John Gilbert

John Gilbert

Professor Emeritus

gilbert@cs.ucsb.edu

Research

The Combinatorial Scientific Computing Laboratory is located in HFH 5110. Our expertise is in matrices, graphs, and computation. Our research is in combinatorial scientific computing, high-performance graph algorithms, tools and software for computational science and engineering, and numerical linear algebra. We are interested in applications across the entire spectrum of computational science and data analysis.

 

Bio

John R. Gilbert directed the Combinatorial Scientific Computing Laboratory at the University of California at Santa Barbara, where he was Professor and Vice Chair of Computer Science. He has done fundamental work in algorithms and software for combinatorial and numerical problems and for sparse matrix computation, including Matlab’s original sparse matrix capabilities, the SuperLU solver library, and the Graph BLAS. His current research applies linear algebraic methods to large-scale graph and network analytics.

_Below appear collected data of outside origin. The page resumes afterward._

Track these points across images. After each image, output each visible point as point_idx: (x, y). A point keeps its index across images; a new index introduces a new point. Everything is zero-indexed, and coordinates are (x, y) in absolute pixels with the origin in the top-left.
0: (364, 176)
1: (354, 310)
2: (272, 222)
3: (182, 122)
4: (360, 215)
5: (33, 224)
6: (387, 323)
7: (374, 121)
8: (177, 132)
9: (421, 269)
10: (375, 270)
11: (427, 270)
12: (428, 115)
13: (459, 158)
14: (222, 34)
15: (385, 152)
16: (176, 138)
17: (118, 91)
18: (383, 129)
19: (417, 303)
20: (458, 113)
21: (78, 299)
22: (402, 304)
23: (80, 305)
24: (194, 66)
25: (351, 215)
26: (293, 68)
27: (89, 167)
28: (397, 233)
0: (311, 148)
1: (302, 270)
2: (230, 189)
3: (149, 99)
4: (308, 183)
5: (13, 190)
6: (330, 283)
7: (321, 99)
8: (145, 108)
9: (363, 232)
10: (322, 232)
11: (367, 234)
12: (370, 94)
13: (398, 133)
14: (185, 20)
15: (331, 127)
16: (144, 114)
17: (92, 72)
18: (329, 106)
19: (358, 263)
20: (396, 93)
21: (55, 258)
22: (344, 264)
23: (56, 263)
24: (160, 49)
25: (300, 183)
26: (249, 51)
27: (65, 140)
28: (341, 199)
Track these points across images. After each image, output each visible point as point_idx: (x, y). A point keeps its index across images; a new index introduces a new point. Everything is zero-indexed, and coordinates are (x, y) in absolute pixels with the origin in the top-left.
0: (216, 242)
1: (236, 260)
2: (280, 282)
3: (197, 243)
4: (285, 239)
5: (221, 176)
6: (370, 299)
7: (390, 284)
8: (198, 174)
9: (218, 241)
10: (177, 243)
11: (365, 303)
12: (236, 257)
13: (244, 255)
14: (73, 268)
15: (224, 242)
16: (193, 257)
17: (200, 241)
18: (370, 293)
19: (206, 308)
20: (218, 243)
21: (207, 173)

Professor Gilbert received his PhD from Stanford in 1981. He has been a member of the Computer Science faculty at Cornell, a visiting faculty member at MIT, and a Principal Scientist at Xerox PARC. He has chaired the ACM Special Interest Group on Numerical Mathematics and the SIAM Activity Group on Supercomputing, and is a Fellow of the Society for Industrial and Applied Mathematics.